* **Task brief**: Your reply should repeat all records verbatim and contain no images.

Stored data
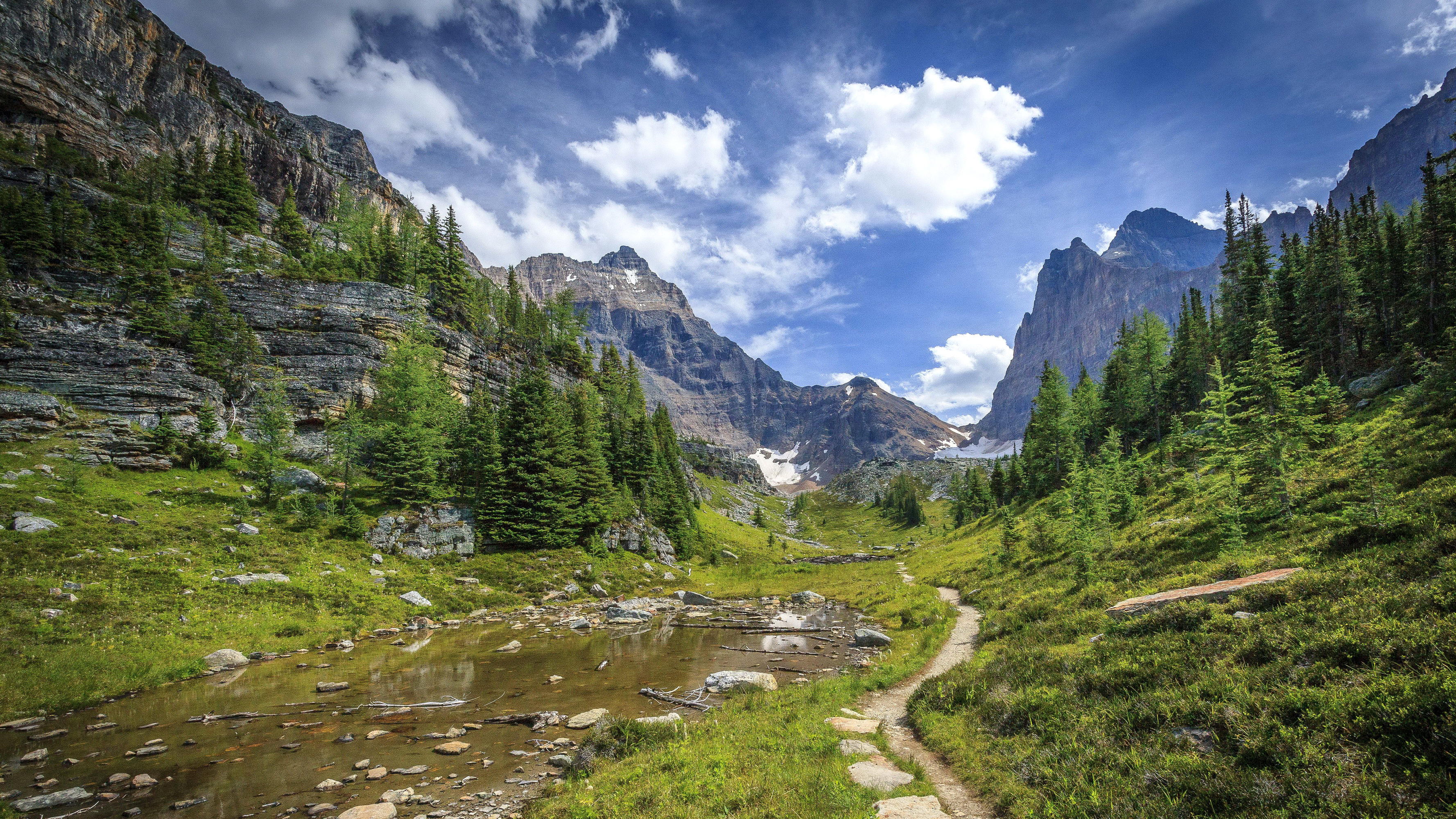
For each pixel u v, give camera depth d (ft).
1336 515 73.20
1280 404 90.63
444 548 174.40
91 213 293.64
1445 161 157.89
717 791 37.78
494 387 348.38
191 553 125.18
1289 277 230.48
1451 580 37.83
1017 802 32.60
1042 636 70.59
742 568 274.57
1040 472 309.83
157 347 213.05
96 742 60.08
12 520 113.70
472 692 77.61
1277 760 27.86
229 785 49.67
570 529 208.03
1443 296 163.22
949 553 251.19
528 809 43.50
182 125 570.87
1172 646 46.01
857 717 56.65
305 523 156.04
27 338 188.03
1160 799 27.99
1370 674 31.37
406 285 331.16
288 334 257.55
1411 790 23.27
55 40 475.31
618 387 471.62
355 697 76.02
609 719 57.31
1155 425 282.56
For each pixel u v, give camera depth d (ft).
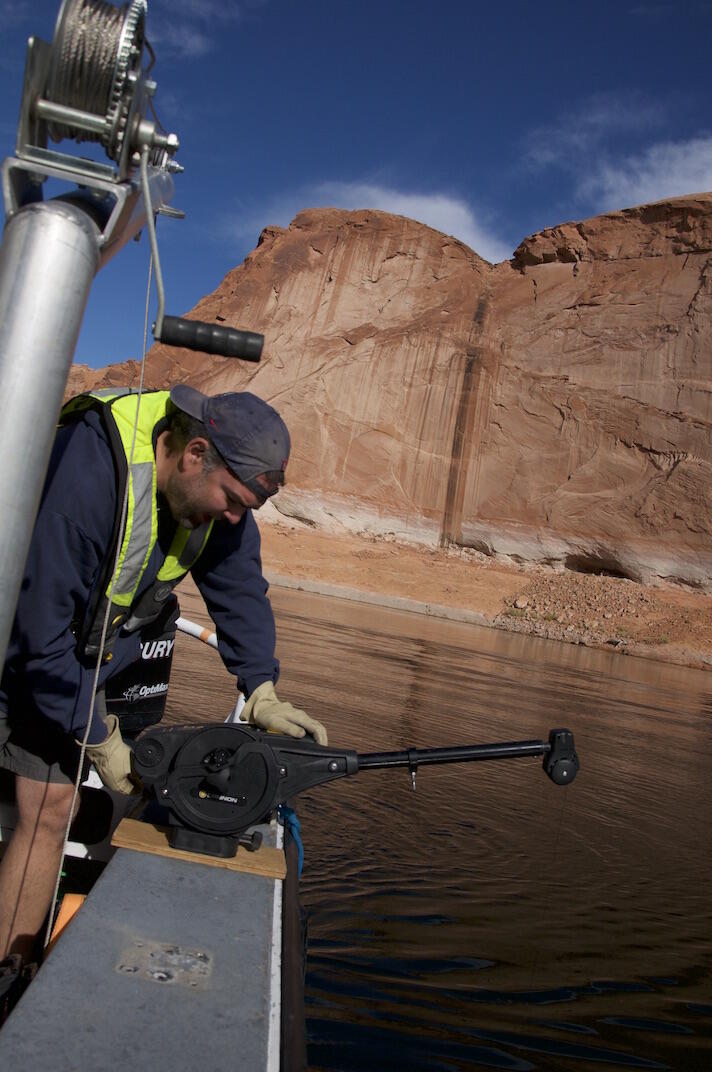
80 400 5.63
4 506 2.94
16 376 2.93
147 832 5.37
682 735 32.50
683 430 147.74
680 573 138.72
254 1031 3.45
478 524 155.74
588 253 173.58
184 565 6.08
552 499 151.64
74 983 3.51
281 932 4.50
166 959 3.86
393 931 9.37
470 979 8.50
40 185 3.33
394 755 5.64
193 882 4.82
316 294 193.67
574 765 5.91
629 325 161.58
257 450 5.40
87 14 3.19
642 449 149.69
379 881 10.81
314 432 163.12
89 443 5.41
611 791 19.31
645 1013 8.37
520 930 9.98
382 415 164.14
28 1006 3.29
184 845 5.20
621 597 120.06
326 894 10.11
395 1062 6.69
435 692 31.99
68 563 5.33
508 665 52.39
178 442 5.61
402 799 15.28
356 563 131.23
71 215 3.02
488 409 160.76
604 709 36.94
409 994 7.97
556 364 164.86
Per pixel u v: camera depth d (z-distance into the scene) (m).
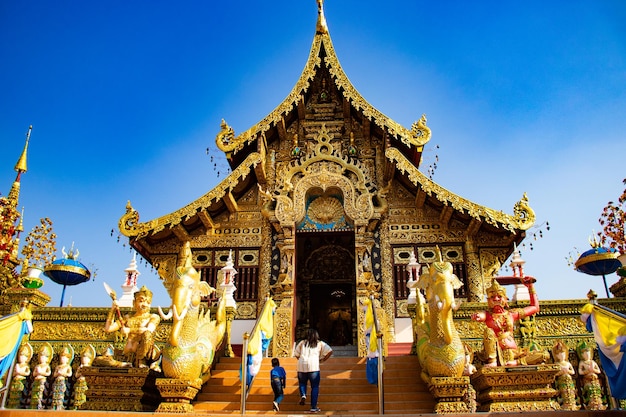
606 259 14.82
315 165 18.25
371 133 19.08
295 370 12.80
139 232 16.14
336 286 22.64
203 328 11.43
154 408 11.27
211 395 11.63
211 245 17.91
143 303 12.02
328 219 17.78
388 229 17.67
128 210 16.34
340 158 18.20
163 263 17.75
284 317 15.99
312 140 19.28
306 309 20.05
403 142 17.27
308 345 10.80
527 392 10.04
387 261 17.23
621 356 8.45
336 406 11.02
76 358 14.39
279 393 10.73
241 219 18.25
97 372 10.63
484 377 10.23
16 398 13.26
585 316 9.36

* **Exercise result**:
For each pixel u v, give camera depth d (ft).
1336 515 73.20
1280 404 90.63
444 548 174.40
91 213 293.64
1445 161 157.89
717 791 37.78
494 387 348.38
191 553 125.18
1289 277 230.48
1451 580 37.83
1017 802 32.60
1042 636 70.59
742 568 274.57
1040 472 309.83
157 347 213.05
96 742 60.08
12 520 113.70
472 692 77.61
1277 760 27.86
229 785 49.67
570 529 208.03
1443 296 163.22
949 553 251.19
528 809 43.50
182 125 570.87
1172 646 46.01
857 717 56.65
305 523 156.04
27 338 188.03
1160 799 27.99
1370 674 31.37
406 285 331.16
288 334 257.55
1411 790 23.27
55 40 475.31
618 387 471.62
355 697 76.02
609 719 57.31
1155 425 282.56
For each pixel u v, give camera depth d (ft).
80 400 5.63
4 506 2.94
16 376 2.93
147 832 5.37
682 735 32.50
683 430 147.74
680 573 138.72
254 1031 3.45
478 524 155.74
588 253 173.58
184 565 6.08
552 499 151.64
74 983 3.51
281 932 4.50
166 959 3.86
393 931 9.37
470 979 8.50
40 185 3.33
394 755 5.64
193 882 4.82
316 294 193.67
574 765 5.91
629 325 161.58
257 450 5.40
87 14 3.19
642 449 149.69
379 881 10.81
314 432 163.12
89 443 5.41
611 791 19.31
645 1013 8.37
520 930 9.98
382 415 164.14
28 1006 3.29
184 845 5.20
621 597 120.06
326 894 10.11
395 1062 6.69
435 692 31.99
68 563 5.33
508 665 52.39
178 442 5.61
402 799 15.28
356 563 131.23
71 215 3.02
488 409 160.76
604 709 36.94
409 994 7.97
556 364 164.86
Per pixel u v: camera depth d (z-distance into the scene) (m).
606 259 14.82
315 165 18.25
371 133 19.08
295 370 12.80
139 232 16.14
336 286 22.64
203 328 11.43
154 408 11.27
211 395 11.63
211 245 17.91
143 303 12.02
328 219 17.78
388 229 17.67
128 210 16.34
340 158 18.20
163 263 17.75
284 317 15.99
312 140 19.28
306 309 20.05
403 142 17.27
308 345 10.80
527 392 10.04
387 261 17.23
621 356 8.45
336 406 11.02
76 358 14.39
279 393 10.73
241 219 18.25
97 372 10.63
484 377 10.23
16 398 13.26
585 316 9.36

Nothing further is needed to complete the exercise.